Mr Sooden says, “There are no legitimate reasons for states to act in ways that may constitute war crimes in their fight against ISIS.”
Mr Sooden reports, “According to major aid agencies, both the strategy of the US-led coalition and the severe shortfall in funding are compounding the humanitarian crisis in the region. If this trend continues, it might be catastrophic for people across Iraq.”
As a result, Mr Sooden thinks, “As a ‘responsible international citizen’, NZ should work from outside the US-led coalition and push for a UN-mandated mission, while increasing its humanitarian aid contributions.”
Mr Sooden is also appealing to the Government to be more transparent about the other measures it is taking to address the ISIS threat. “We should be informed about the efforts NZ is putting into good faith diplomacy to resolve the conflict,” he says, “and what the Government’s internal risk assessments are of the ISIS threat to the NZ public.”
ENDS
Website: cpt.org/work/iraq
Background Information:
In 2005, while participating in an international CPT delegation, Mr Sooden and three colleagues were kidnapped in Baghdad and held for almost four months. Mr Sooden says the rise of ISIS reminds him of his own ordeal: “Seeing the hostages in orange jumpsuits brings back memories of Tom.” Tom Fox, one of the three held with Mr Sooden, was executed on 9 March 2006. Mr Sooden and the remaining hostages, Canadian James Loney and Briton Norman Kember, were freed two weeks later. According to the US Government, indications are that al-Qaeda in Iraq (AQI), the direct forerunner of ISIS, was responsible for the CPT kidnapping.

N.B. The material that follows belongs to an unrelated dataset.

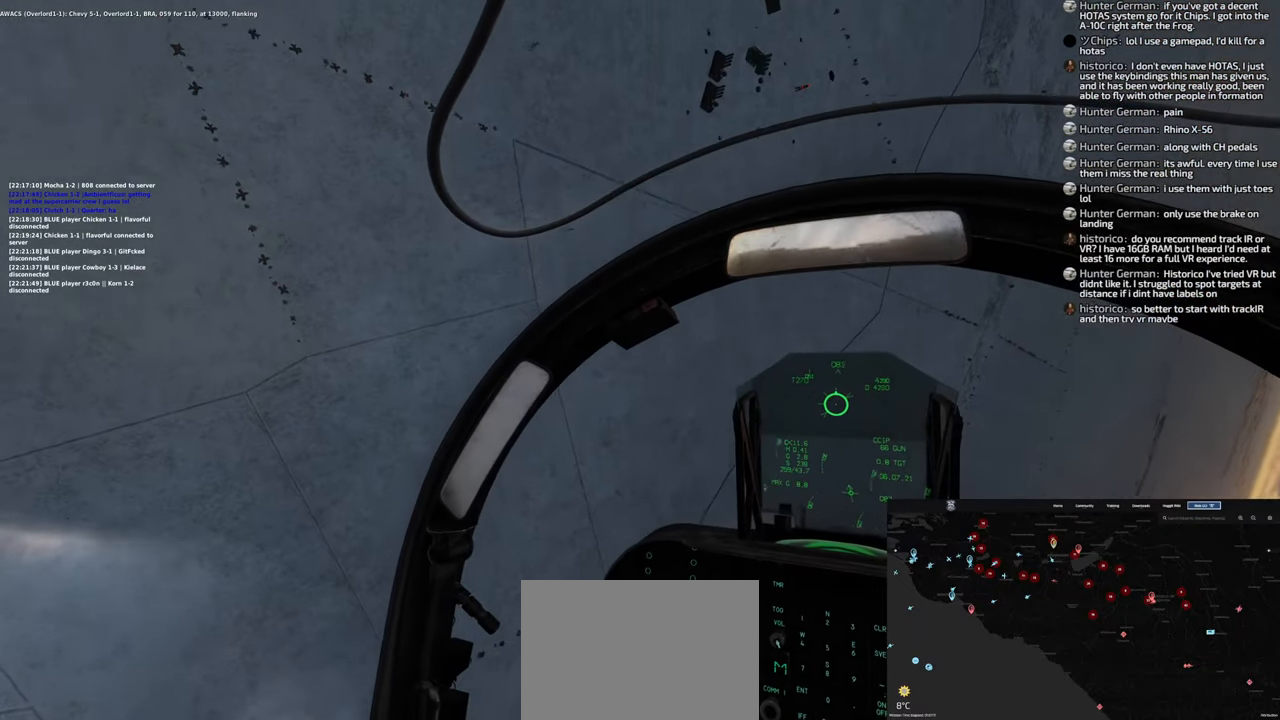
{"buttons": [], "left_stick": "down-left", "right_stick": "center", "events": []}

CPT is an international NGO composed of trained human rights workers who protect human rights and promote conflict resolution in conflict zones around the world. CPT has had a presence in Iraq since October 2002 at the behest of local NGOs – first in Baghdad and then, from 2006, in the Kurdish north. It is a small but important part of a large non-violent movement in Iraq. Investigative journalist Seymour Hersh, who helped to expose the Abu Ghraib torture and prisoner abuse scandal in 2004, has acknowledged the work of CPT: “[M]ost of the things that I ended up writing about in Abu Ghraib, most of the general concepts, they knew a great deal about earlier.” CPT’s work with detainees has also been commended by the ICRC and UNAMI.
The International Committee of the Red Cross (ICRC) has stated that US-led “air strikes in Iraq and Syria have compounded the humanitarian consequences of the conflicts in both countries.” Both the ICRC and the UN World Food Programme warn the coalition strategy to retake ISIS-held population centres could greatly worsen the humanitarian crisis. Amnesty International and Human Rights Watch continue to implicate the Iraqi Government and government-backed militias in war crimes and exacerbating sectarian tensions. According to the organisation Iraq Body Count (IBC), “[t]he rise of [ISIS] as a major force in the conflict, as well as the military responses by the Iraqi Government and the re-entry of US and Coalition air forces into the conflict, have all contributed to the elevated death tolls”.
The United Nations Assistance Mission to Iraq (UNAMI) has stated “there is ‘general agreement,’ not just in the UN but in Iraq as well, that the security element of dealing with [ISIS] is [just] one part of the solution...to the problems facing the country”, but “an inclusive political process [is] vital to finding comprehensive solutions”.